I live in a townhome community with a centralized mailbox station. I opened my box today to see that it was filled with a dark blue box that I could barely pry out.

On the end, in gold embossing, it said: 

"Johnnie Walker
BLUE LABEL."

Obviously, I wasn't sent a $200 bottle of Scotch in the mail. At least not so obviously.

The address label referred to me as "Professor," which I've never styled myself as. It came from Johnnie Walker and it said "A members-only holiday gift."

It was a small snifter with a "JW&S" logo on it. Clearly ideal for serving that $200 Scotch.

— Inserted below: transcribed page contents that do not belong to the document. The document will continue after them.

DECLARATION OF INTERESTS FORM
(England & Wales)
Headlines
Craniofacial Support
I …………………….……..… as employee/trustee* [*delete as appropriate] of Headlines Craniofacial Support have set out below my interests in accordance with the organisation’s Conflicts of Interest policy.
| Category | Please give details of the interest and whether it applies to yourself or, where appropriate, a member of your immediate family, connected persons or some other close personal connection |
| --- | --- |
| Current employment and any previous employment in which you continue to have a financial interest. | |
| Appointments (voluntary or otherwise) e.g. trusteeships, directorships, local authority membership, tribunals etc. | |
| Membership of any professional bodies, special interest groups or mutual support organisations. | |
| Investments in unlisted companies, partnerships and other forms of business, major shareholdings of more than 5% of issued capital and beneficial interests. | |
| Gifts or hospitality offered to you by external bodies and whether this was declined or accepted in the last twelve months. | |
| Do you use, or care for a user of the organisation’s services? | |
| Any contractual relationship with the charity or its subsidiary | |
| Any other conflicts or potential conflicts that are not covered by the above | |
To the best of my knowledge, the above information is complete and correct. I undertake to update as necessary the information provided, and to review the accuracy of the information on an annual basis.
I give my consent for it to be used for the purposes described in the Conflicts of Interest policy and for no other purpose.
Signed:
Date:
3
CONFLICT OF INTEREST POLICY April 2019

The card enclosed gave instruction to request a mate for the glass online.


----------



## charms (Mar 24, 2007)

Secret admirer? Secret neighborhood scotch club?

At any rate, that's sure better than 5 credit card applications and a grocery store circular.


----------



## Spence (Feb 28, 2006)

So what's your regular behavior that rates such a premium marketing device?

-spence


----------



## MarkfromMD (Nov 5, 2008)

If you don't want it just pm me and I'll send you my address :icon_smile_big:

Sounds like you have a secret admirer!


----------



## Miket61 (Mar 1, 2008)

Spence said:


> So what's your regular behavior that rates such a premium marketing device?
> 
> -spence


I signed up for their mailing list, and I've attended a couple of tastings, but I have done nothing to give them an indication that I spend a lot of money on their product, or that I would be inclined to.


----------



## Miket61 (Mar 1, 2008)

MarkfromMD said:


> If you don't want it just pm me and I'll send you my address :icon_smile_big:
> 
> Sounds like you have a secret admirer!


Sorry, Mark, I'm keeping them.  The one they mailed, and the second one I had to go online to request.

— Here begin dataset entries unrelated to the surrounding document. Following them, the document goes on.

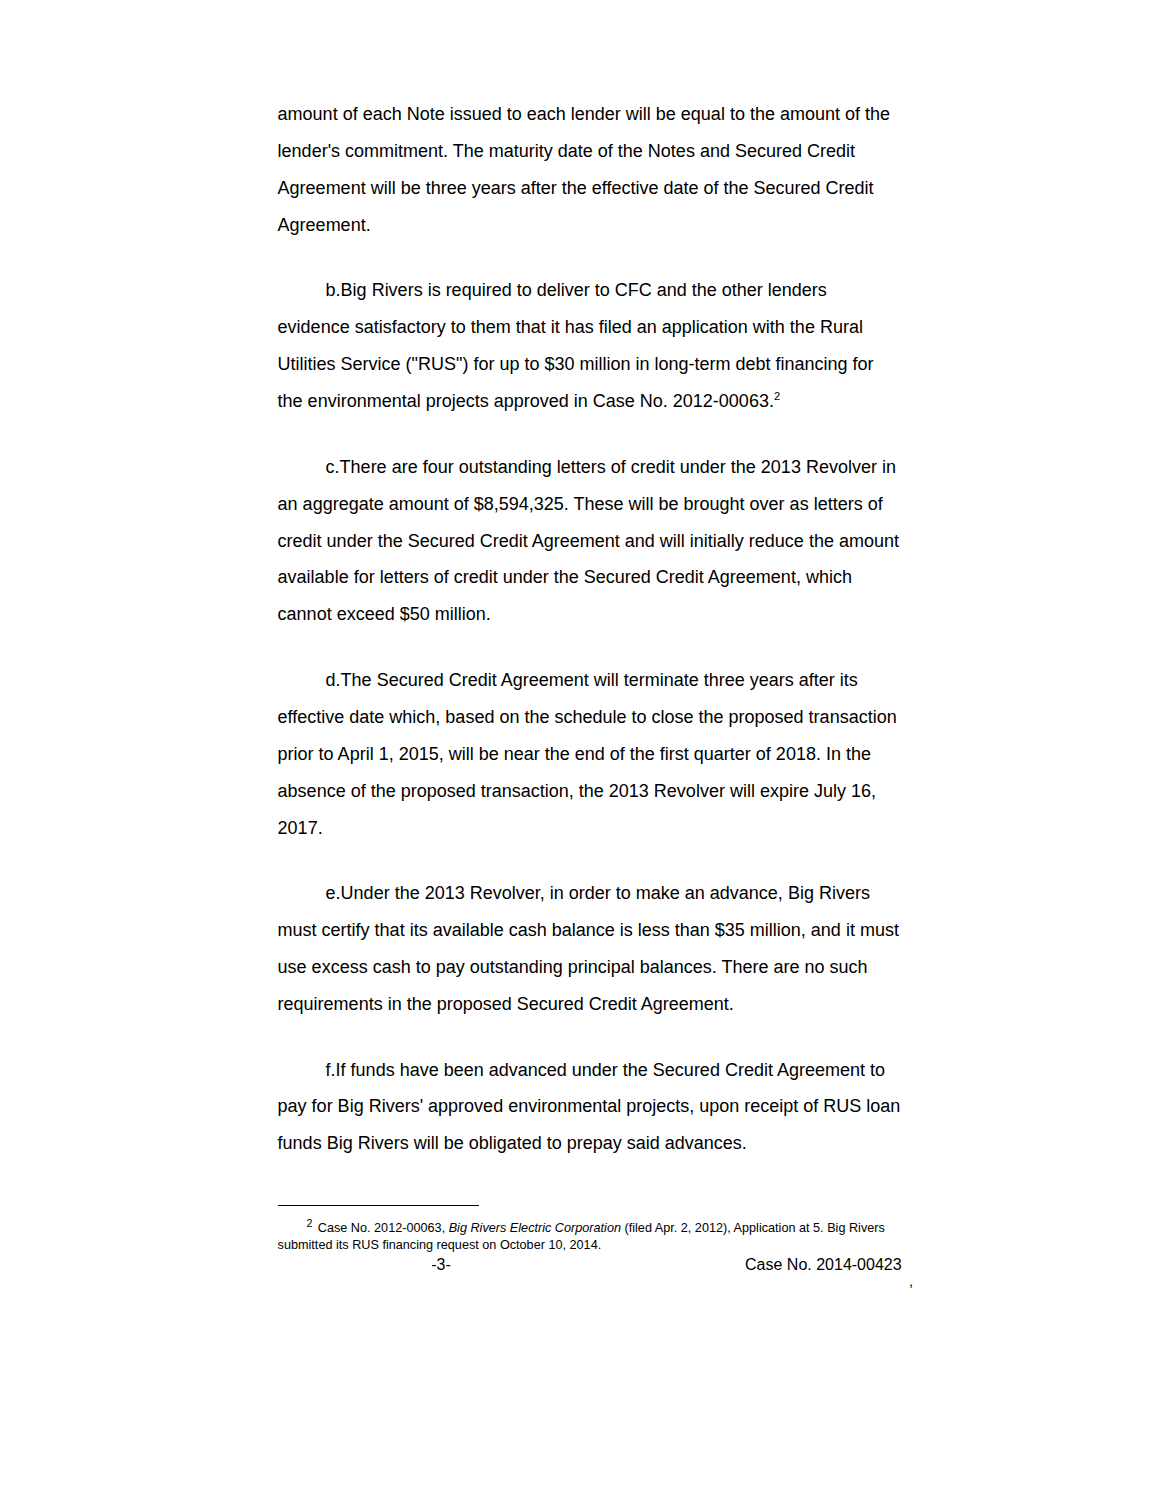amount of each Note issued to each lender will be equal to the amount of the lender's commitment. The maturity date of the Notes and Secured Credit Agreement will be three years after the effective date of the Secured Credit Agreement.
b. Big Rivers is required to deliver to CFC and the other lenders evidence satisfactory to them that it has filed an application with the Rural Utilities Service ("RUS") for up to $30 million in long-term debt financing for the environmental projects approved in Case No. 2012-00063.2
c. There are four outstanding letters of credit under the 2013 Revolver in an aggregate amount of $8,594,325. These will be brought over as letters of credit under the Secured Credit Agreement and will initially reduce the amount available for letters of credit under the Secured Credit Agreement, which cannot exceed $50 million.
d. The Secured Credit Agreement will terminate three years after its effective date which, based on the schedule to close the proposed transaction prior to April 1, 2015, will be near the end of the first quarter of 2018. In the absence of the proposed transaction, the 2013 Revolver will expire July 16, 2017.
e. Under the 2013 Revolver, in order to make an advance, Big Rivers must certify that its available cash balance is less than $35 million, and it must use excess cash to pay outstanding principal balances. There are no such requirements in the proposed Secured Credit Agreement.
f. If funds have been advanced under the Secured Credit Agreement to pay for Big Rivers' approved environmental projects, upon receipt of RUS loan funds Big Rivers will be obligated to prepay said advances.
2 Case No. 2012-00063, Big Rivers Electric Corporation (filed Apr. 2, 2012), Application at 5. Big Rivers submitted its RUS financing request on October 10, 2014.
-3-
Case No. 2014-00423,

Once I ordered a JW Black in a bar, and the guy next to me paid for it. He introduced himself as a JW rep and gave me his card.

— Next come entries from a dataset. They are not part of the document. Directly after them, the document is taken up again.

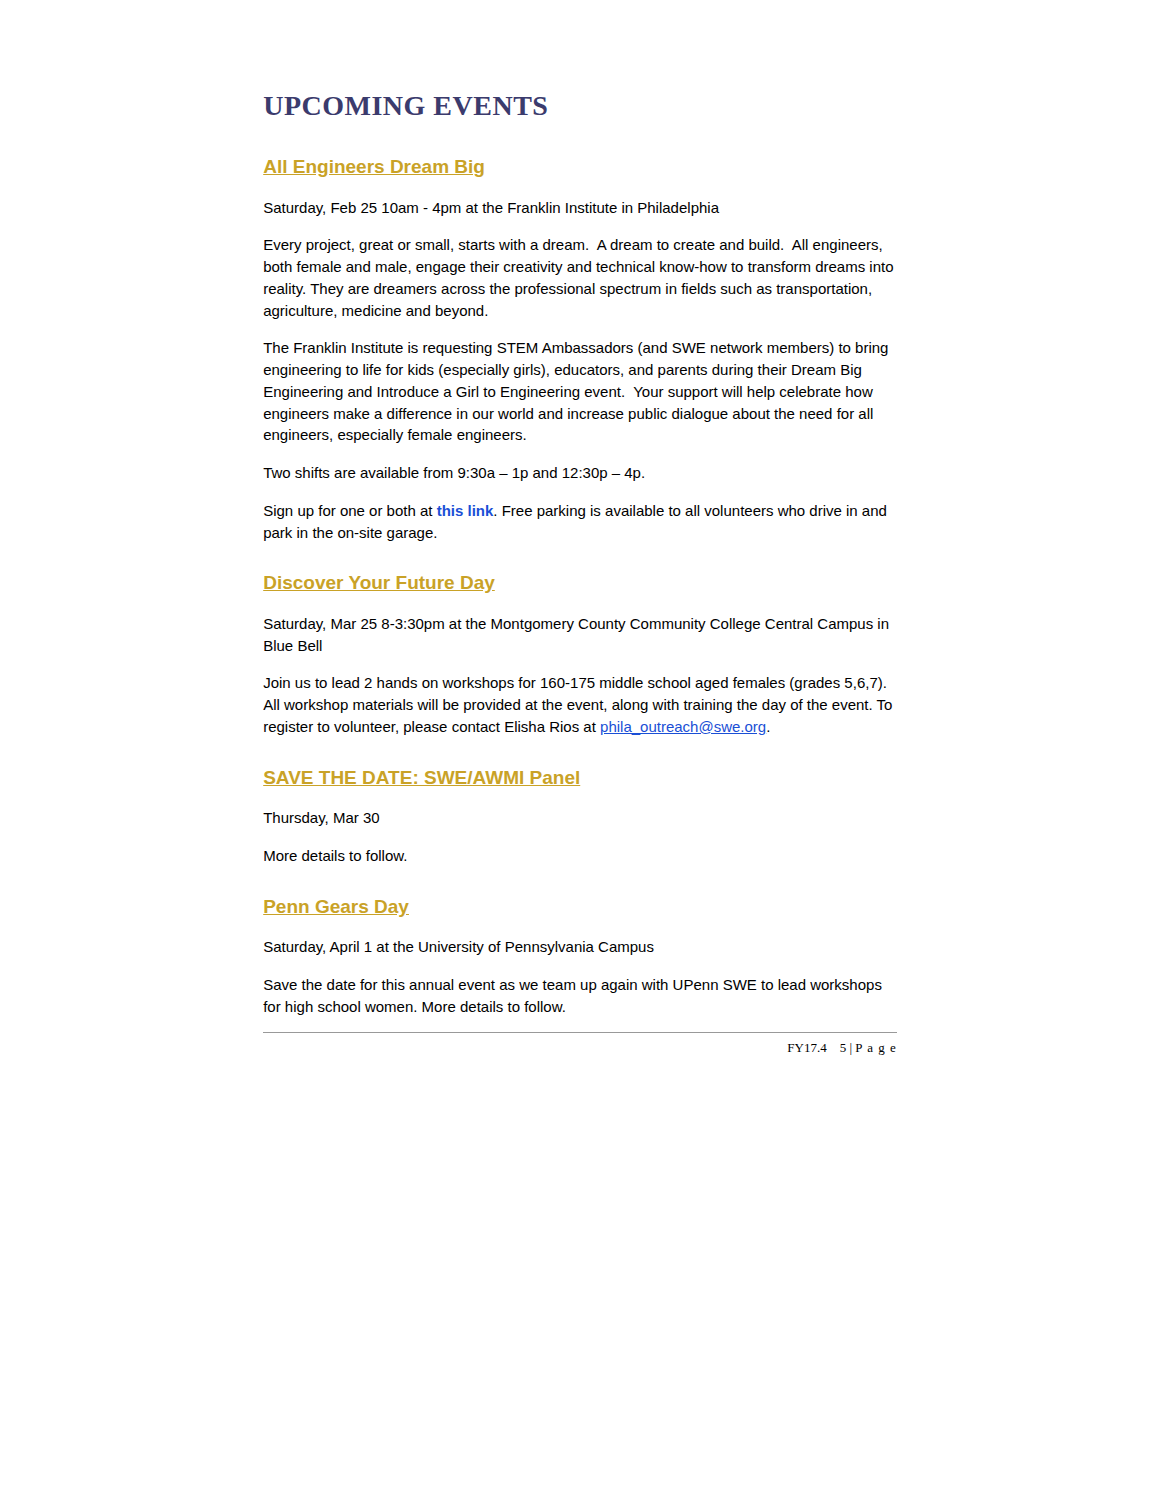UPCOMING EVENTS
All Engineers Dream Big
Saturday, Feb 25 10am - 4pm at the Franklin Institute in Philadelphia
Every project, great or small, starts with a dream. A dream to create and build. All engineers, both female and male, engage their creativity and technical know-how to transform dreams into reality. They are dreamers across the professional spectrum in fields such as transportation, agriculture, medicine and beyond.
The Franklin Institute is requesting STEM Ambassadors (and SWE network members) to bring engineering to life for kids (especially girls), educators, and parents during their Dream Big Engineering and Introduce a Girl to Engineering event. Your support will help celebrate how engineers make a difference in our world and increase public dialogue about the need for all engineers, especially female engineers.
Two shifts are available from 9:30a – 1p and 12:30p – 4p.
Sign up for one or both at this link. Free parking is available to all volunteers who drive in and park in the on-site garage.
Discover Your Future Day
Saturday, Mar 25 8-3:30pm at the Montgomery County Community College Central Campus in Blue Bell
Join us to lead 2 hands on workshops for 160-175 middle school aged females (grades 5,6,7). All workshop materials will be provided at the event, along with training the day of the event. To register to volunteer, please contact Elisha Rios at phila_outreach@swe.org.
SAVE THE DATE: SWE/AWMI Panel
Thursday, Mar 30
More details to follow.
Penn Gears Day
Saturday, April 1 at the University of Pennsylvania Campus
Save the date for this annual event as we team up again with UPenn SWE to lead workshops for high school women. More details to follow.
FY17.4 5 | P a g e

I don't think I gave him my contact information, and I don't recall him getting flirty... and no, there wasn't so much free Scotch that I'd forget such a thing...


----------



## Pentheos (Jun 30, 2008)

Hi Miket,

I'm your neighbor in Atlanta. I'm also a professor. I think my bottle JW blue was sent to you by mistake. Seriously. At least invite me over for a drink.

P.


----------



## Miket61 (Mar 1, 2008)

Pentheos said:


> Hi Miket,
> 
> I'm your neighbor in Atlanta. I'm also a professor. I think my bottle JW blue was sent to you by mistake. Seriously. At least invite me over for a drink.
> 
> P.


No bottle sent, just an empty glass in a pretty box. 

Once the second glass comes, if you happen to find your bottle of JW Blue, feel free to bring it over and we'll toast to our good fortune.


----------



## Pentheos (Jun 30, 2008)

I guess that was pretty stupid of me to misread your post like that. Apparently I need another drink.


----------



## Miket61 (Mar 1, 2008)

Pentheos said:


> Apparently I need another drink.


There was discussion of some Atlanta forum members getting together, but I don't know what came of it. Maybe we need to have another.


----------